L’instituteur ne put s’empêcher de sourire.

« Ce n’est pas le Pérou, d’accord ! reprit le maire, mais mon conseil municipal est dur à la détente. Il n’est si mince budget qu’on ne fasse passer sans peine. Aussi ne me demandez plus rien. À moins de ressources extraordinaires, introuvables…

– On peut en chercher, répliqua le jeune instituteur, qui ne se décourageait pas facilement… M. le curé aura bien son orgue !… »

L’abbé Denizet, à quelques pas de là, échenillait un rosier.

Il se recula tout à coup, chassant du geste un vol bourdonnant d’insectes qui menaçaient son visage.

« Encore ces maudits hannetons ! s’écria-t-il. Jamais je n’en ai tant vu que depuis deux jours !

– Malheur ! dit le maire, tout sera dévoré par les mans.

– Si c’est ainsi que vous appelez les larves du hanneton, répliqua le maître d’école, vous avez raison, monsieur le maire… et vous aussi, monsieur le curé, car c’est la période triennale d’une reproduction exceptionnelle.

– Mon pauvre jardin ! murmura l’horticulteur, en regardant avec désolation ses arbres fruitiers, ses légumes et ses fleurs.

– Jarni ! maugréait le fermier, nos champs avaient une si belle apparence !… Voyez plutôt ces blés, ces prairies ? Satanés hannetons, c’est comme un fléau !… Et quand on pense que rien ne peut nous en garantir !… Rien !

– Si je vous en délivrais, proposa tout à coup l’instituteur, me donneriez-vous des livres pour les enfants pauvres ? »

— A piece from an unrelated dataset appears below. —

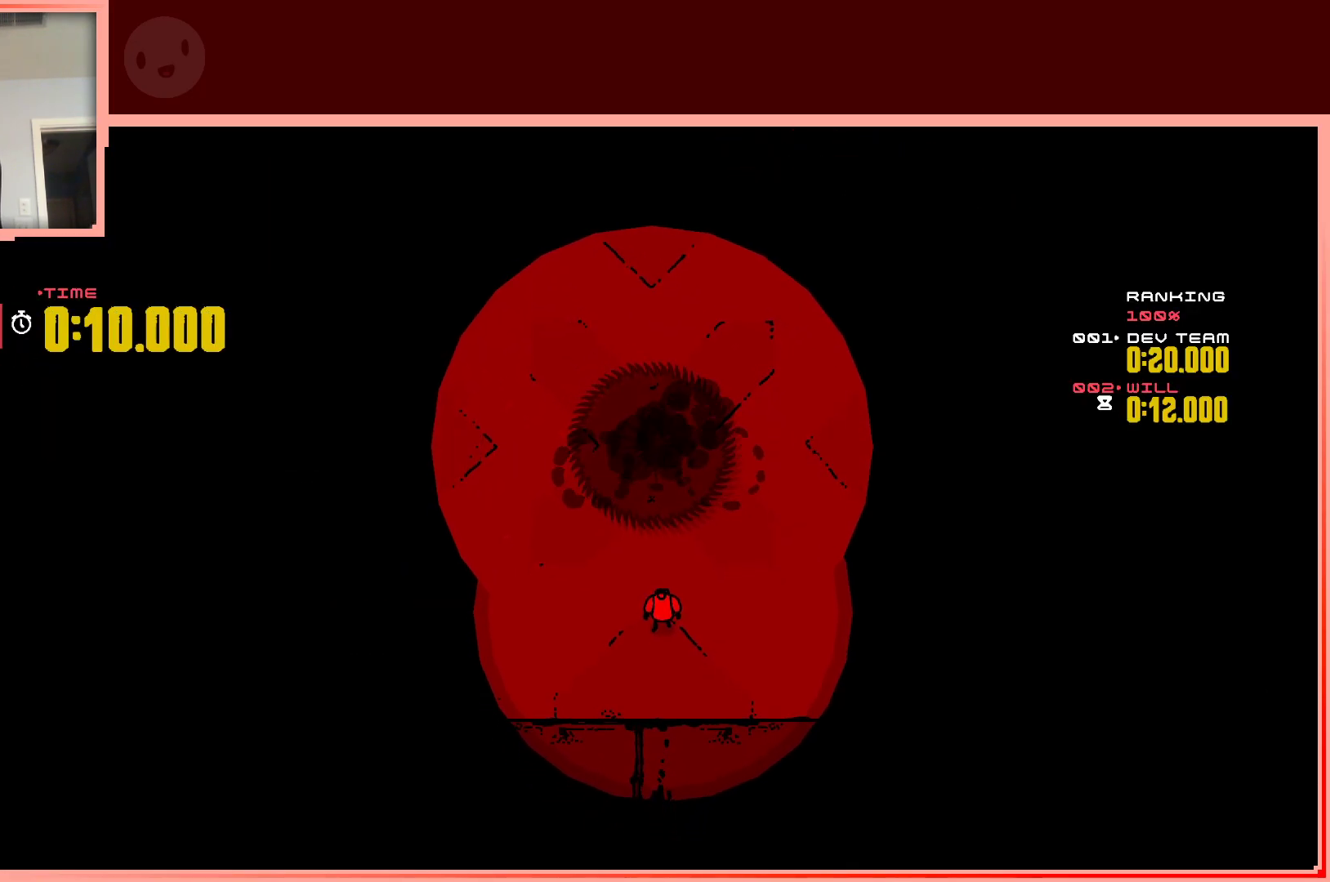
{"keys": ["left", "up"], "events": [[283, "left", "down"], [483, "up", "down"]]}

Également surpris, le maire et le curé le regardèrent, croyant qu’il plaisantait.

« C’est très-sérieux, poursuivit-il. Déjà, dans quelques départements, le préfet autorise les communes à allouer dix centimes par chaque kilogramme de hannetons qu’on aura recueillis pour les détruire… et ce n’est guère que la valeur de l’engrais qui en résulte.

– Mais comment ?…

– C’est mon secret, dit Guillaume avec un sourire. Je vous le dirai demain, lorsque vous viendrez, comme je l’espère, présider à mon installation.

– Nous n’aurions garde d’y manquer, répondirent-ils.

– À demain donc, Messieurs… à demain ! »

Le lendemain, devant la maison de l’instituteur, on voyait encore la petite charrette à bras ; mais elle était remplie cette fois de grandes gaules, de sacs et de paniers vides.

Aux abords et dans l’intérieur de l’école, déjà bourdonnait l’essaim tapageur des écoliers et des écolières ; le village n’avait pas encore d’école spéciale pour les filles.

Bientôt arrivèrent le maire et le curé, présentant le nouvel instituteur.

On s’était assis sur les bancs, on fit silence, on écouta.

M. le curé commença par un petit discours de circonstance.